Conferencia Gemeral Abril 1955


La Oración Marca la Diferencia

Élder John Longden
Ayudante del Consejo de los Doce Apóstoles


Mis queridos hermanos y hermanas, estoy humildemente agradecido al aceptar esta gran responsabilidad y asignación esta mañana, y testifico ante ustedes que, sin la ayuda de mi Padre Celestial, ni siquiera podría estar de pie aquí. Estoy agradecido esta mañana por la fe en el evangelio de Jesucristo. Estoy agradecido esta mañana por la fe en un Dios viviente y divino; en la misión divina de su Hijo, Jesucristo. Estoy agradecido por la fe de que el evangelio de Jesucristo ha sido restaurado en su plenitud, y en este momento medito en las palabras de David, a menudo llamado el salmista David, tal como se registran en el Salmo veintisiete:

Jehová es mi luz y mi salvación; ¿de quién temeré?
Jehová es la fortaleza de mi vida; ¿de quién he de atemorizarme? (Salmos 27:1).

No había temor en el corazón y en la mente de David porque creo que él era un hombre de oración. Tenía una fe implícita en Dios, su Padre, y así pudo salir en aquella experiencia cuando se enfrentó al filisteo, el gigante Goliat. Recordarán la gran lección cuando Goliat indicó que cortaría a David en pedazos y lo daría a las aves del cielo y a las bestias del campo (1 Samuel 17:44). David, aunque pequeño de estatura en comparación, tuvo la ayuda de nuestro Padre Celestial y de su Hijo, Jesucristo, y dijo a Goliat:

Tú vienes a mí con espada y lanza y jabalina; mas yo vengo a ti en el nombre de Jehová de los ejércitos, el Dios de los escuadrones de Israel, a quien tú has provocado (1 Samuel 17:45).

Y allí radicaba la fortaleza de David, porque él no había desafiado a Dios. Estaba dispuesto a vivir en sometimiento a las enseñanzas de la rectitud. Estoy seguro de que no había espíritu de arrogancia en la mente de David en ese momento, sino que era un hombre humilde y de oración.

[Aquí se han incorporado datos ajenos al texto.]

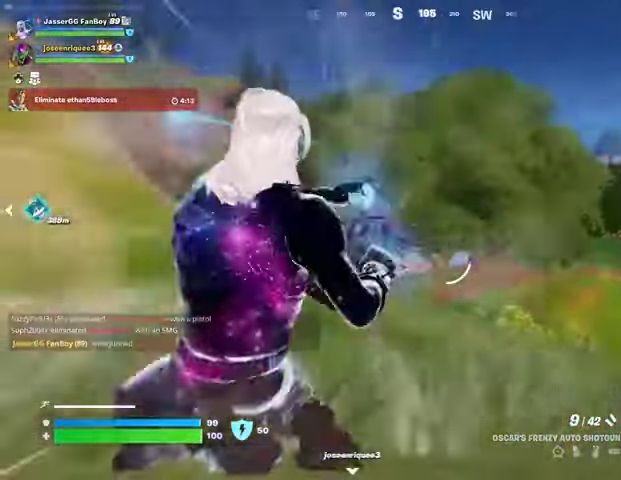
{"buttons": [], "left_stick": "up", "right_stick": "right", "events": [[467, "right_stick", "right"]]}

Tenemos una lección sobre la actitud de oración tal como la dio el Maestro en la parábola del fariseo y el publicano. Se nos dice que el fariseo estaba agradecido de no ser un extorsionador. No era adúltero. Pagaba sus diezmos y sus ofrendas. Ayunaba y oraba, y no era como aquel humilde publicano.

Mas el publicano, estando lejos, no quería ni aun alzar los ojos al cielo, sino que se golpeaba el pecho, diciendo: Dios, sé propicio a mí, pecador.

Os digo que este descendió a su casa justificado antes que el otro; porque cualquiera que se enaltece será humillado, y el que se humilla será enaltecido (Lucas 18:13–14).

Debemos tener el espíritu de humildad cuando buscamos a Dios por medio de este canal de la oración para darle gracias por todas las bendiciones que son nuestras, especialmente nosotros, como miembros de La Iglesia de Jesucristo de los Santos de los Últimos Días, al tener membresía en su gran Iglesia—no en la iglesia del hombre, sino en la Iglesia de Jesucristo, porque lleva su nombre.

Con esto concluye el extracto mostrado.